* [EXERCISE INSTRUCTIONS]: Line for line, return the data exactly, omitting all pictures.
[[ DATA EXCERPT open ]]
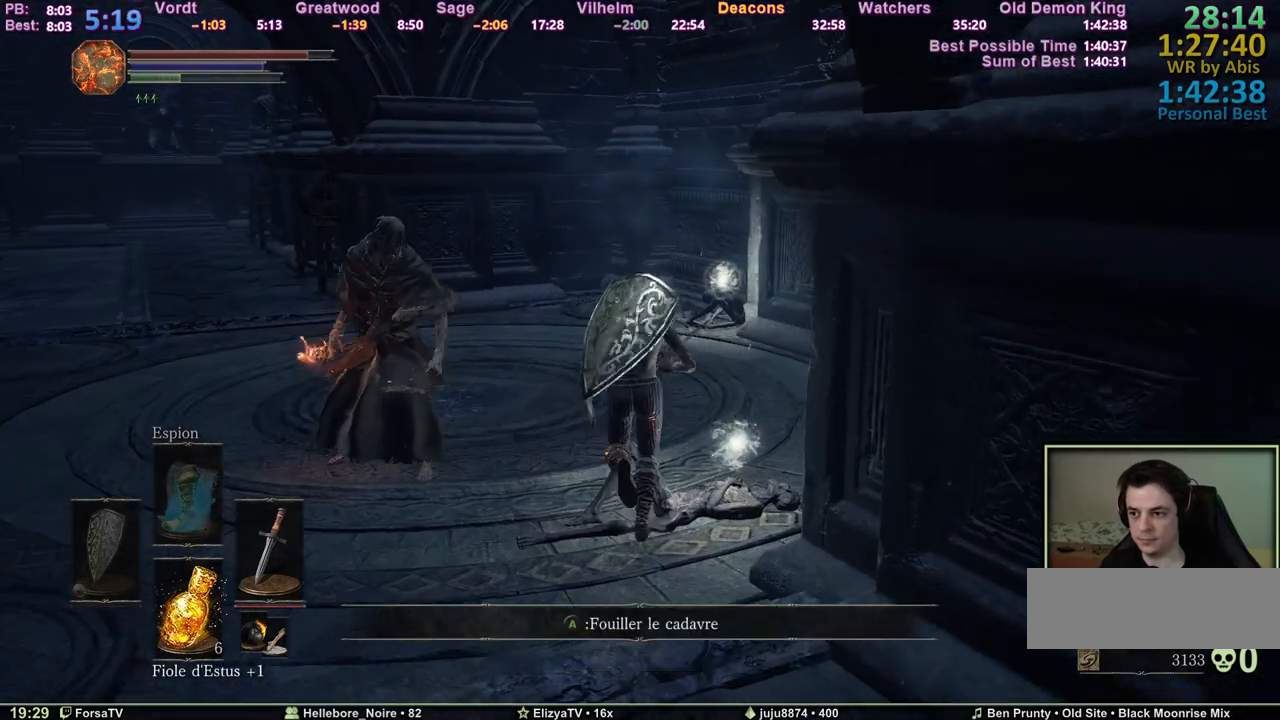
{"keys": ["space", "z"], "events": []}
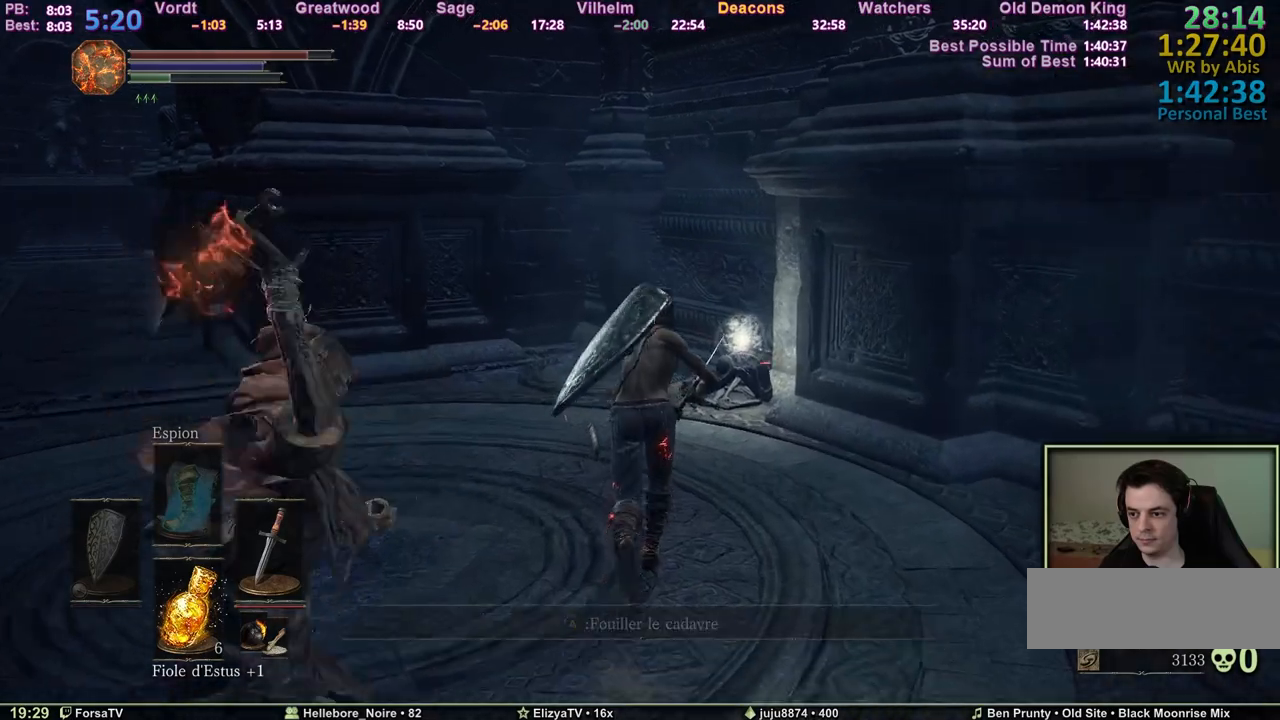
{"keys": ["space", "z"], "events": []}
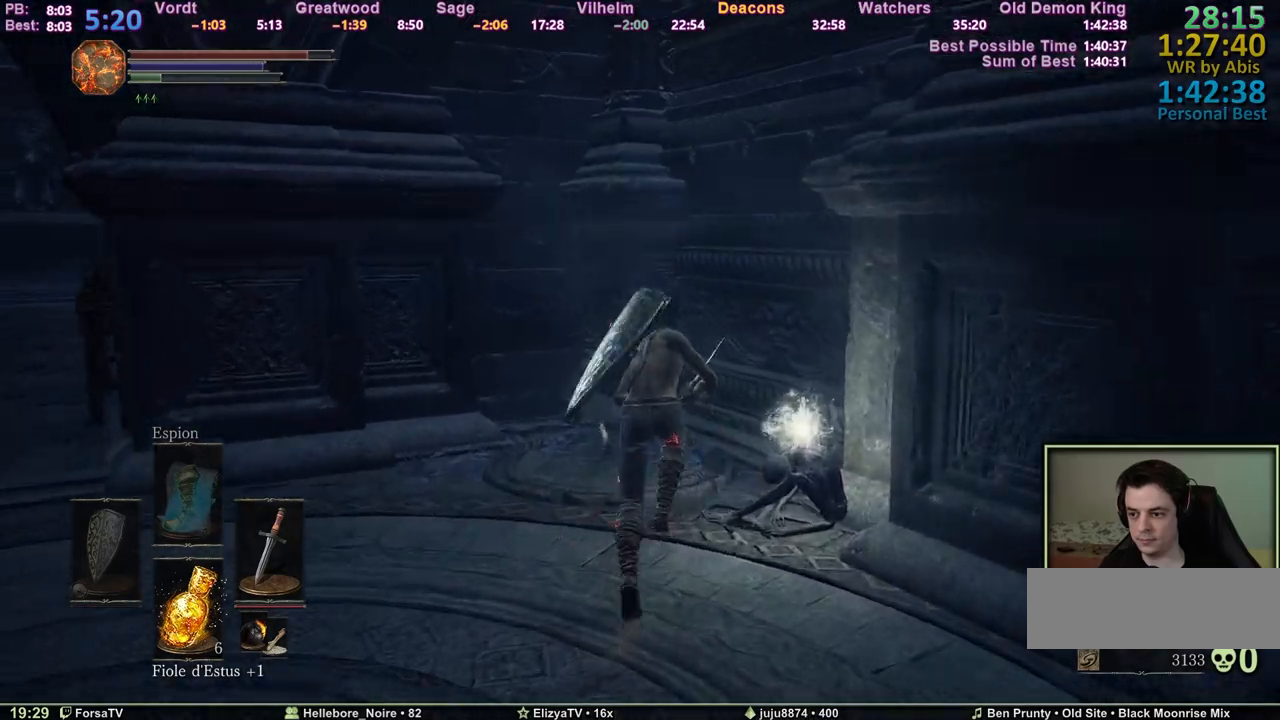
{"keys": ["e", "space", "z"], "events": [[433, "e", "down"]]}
[[ DATA EXCERPT closed ]]
* [EXERCISE RESULT]:
{"keys": ["space", "z"], "events": []}
{"keys": ["space", "z"], "events": []}
{"keys": ["e", "space", "z"], "events": [[433, "e", "down"]]}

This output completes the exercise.